Bahkan di saat seperti ini dia mengkhawatirkanku.
Aku… aku tidak tahu apa yang harus aku lakukan.
Aku tidak tahu kata-kata apa yang harus
diucapkan padanya ketika dia menunjukkan senyum pura-pura itu untuk menunjukkan
kekuatan padaku.
Meskipun aku sering membaca buku... meskipun
aku seorang penulis profesional dengan buku yang diterbitkan, aku tidak bisa
memikirkan satu kata pun yang tepat untuk diucapkan.
Aku benci ketidakberdayaanku.
Bukan karena pikiranku kosong.
Kata-kata itu muncul berturut-turut, tetapi
tidak keluar dari mulutku.
‘Kata-kata
ini bukan penghibur’, ‘Aku
tidak tahu seberapa jauh aku harus masuk ke urusan pribadimu’, … itulah
satu-satunya pikiran yang aku miliki, satu-satunya yang bisa aku lakukan adalah
tetap diam tanpa mengucapkan sepatah kata pun.
Aku sangat membenci diriku sendiri karena
keras kepala yang hanya teori.
Aku tidak bisa mengatakan apapun.
Pada akhirnya itu bukan urusanku, aku hanya
seorang Kohai di sekolah... bahkan jika aku menyebut diriku pacarnya, itu hanya
untuk percobaan, aku tidak memiliki kualifikasi untuk mengatakan apapun.
Itulah kenapa…
Justru itulah kenapa...
Setidaknya…
"… Eh."
Shiramori-senpai terkejut dan mengangkat
suara bingung.
Ini alami.
Karena pria di sebelahnya tiba-tiba
memeluknya.
Aku melingkarkan tanganku di bahunya dan
memeluknya erat.
Menempatkan kekuatan di tanganku yang
gemetar, dan penuhi hatiku dengan tekad.
“Ku-kuroya-kun…?”
Shiramori-senpai dalam pelukanku berkata
dengan panik.
“Aku bisa mendekatimu kapanpun aku mau,
ingat?”
Suaraku juga bergetar.
Aku begitu tegang dan cemas hingga aku
merasa jantungku bisa keluar dari mulutku kapan saja.

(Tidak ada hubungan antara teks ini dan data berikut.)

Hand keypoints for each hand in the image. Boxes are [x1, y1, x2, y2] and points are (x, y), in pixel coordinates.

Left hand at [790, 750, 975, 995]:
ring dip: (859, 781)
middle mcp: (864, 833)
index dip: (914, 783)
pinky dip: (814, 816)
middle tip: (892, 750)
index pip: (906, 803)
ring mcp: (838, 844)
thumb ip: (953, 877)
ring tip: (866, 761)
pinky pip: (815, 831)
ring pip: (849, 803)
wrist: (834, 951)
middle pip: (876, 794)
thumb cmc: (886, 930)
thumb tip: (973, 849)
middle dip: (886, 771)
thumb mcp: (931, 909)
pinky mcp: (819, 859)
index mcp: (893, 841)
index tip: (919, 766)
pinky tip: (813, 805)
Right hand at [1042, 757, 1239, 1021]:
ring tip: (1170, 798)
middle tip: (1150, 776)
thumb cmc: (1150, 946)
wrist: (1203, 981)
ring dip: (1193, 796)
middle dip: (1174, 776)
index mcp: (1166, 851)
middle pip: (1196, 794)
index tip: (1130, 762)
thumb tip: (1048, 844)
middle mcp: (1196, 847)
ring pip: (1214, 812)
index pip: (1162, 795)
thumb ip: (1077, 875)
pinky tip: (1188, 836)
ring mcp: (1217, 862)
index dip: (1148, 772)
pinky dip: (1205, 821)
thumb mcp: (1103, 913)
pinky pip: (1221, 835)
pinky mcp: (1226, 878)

Aku sangat ingin
untuk melarikan diri dari tempat ini segera, tetapi aku menelannya dengan keras
dan terus mengirimkan kekuatan ke lenganku.
"...."
Tidak ada respons.
Tapi dari tubuh Shiramori-senpai, aku
merasakan kekakuannya perlahan mencair. Dia tidak menolakku… kurasa. Aku
ingin percaya bahwa itu benar.
Lambat laun kegugupan mengambil alih
kekuatan yang kuletakkan di lenganku.
Ini bukan pertama kalinya aku memeluknya.
Bulan lalu saat dia datang ke rumahku… aku melakukannya
di tempat tidur dengan memeluknya erat-erat untuk menghindari kecelakaan ketika
ibuku pulang… namun, saat itu aku sangat tidak sabar hingga aku tidak punya
ruang untuk mengaktifkan indraku.
Tapi sekarang berbeda.
Alasanku sangat jelas, dan panca inderaku bekerja
dengan ketajaman yang tidak dapat aku pahami.

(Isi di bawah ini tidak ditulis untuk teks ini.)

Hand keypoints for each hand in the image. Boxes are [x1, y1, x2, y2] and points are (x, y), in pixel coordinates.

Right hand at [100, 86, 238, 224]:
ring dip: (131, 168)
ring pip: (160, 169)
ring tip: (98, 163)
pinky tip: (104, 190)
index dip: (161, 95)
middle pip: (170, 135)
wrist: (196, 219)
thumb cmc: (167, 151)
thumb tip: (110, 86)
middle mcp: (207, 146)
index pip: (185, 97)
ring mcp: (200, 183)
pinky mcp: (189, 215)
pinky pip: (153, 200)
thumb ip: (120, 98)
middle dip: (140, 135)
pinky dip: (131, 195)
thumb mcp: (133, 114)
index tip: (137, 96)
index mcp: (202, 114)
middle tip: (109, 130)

Seluruh tubuhku mencoba merasakannya.
Dengan lenganku, aku bisa merasakan
tubuhnya, kelembutan dan kehangatan yang bisa aku rasakan bahkan melalui
pakaiannya. Dari rambutnya yang panjang dan berkilau, aroma manis tercium
di udara. Aroma Shiramori-senpai, aroma yang hanya bisa aku rasakan secara
samar sampai sekarang. Dan sekarang aku bisa merasakannya sangat dekat.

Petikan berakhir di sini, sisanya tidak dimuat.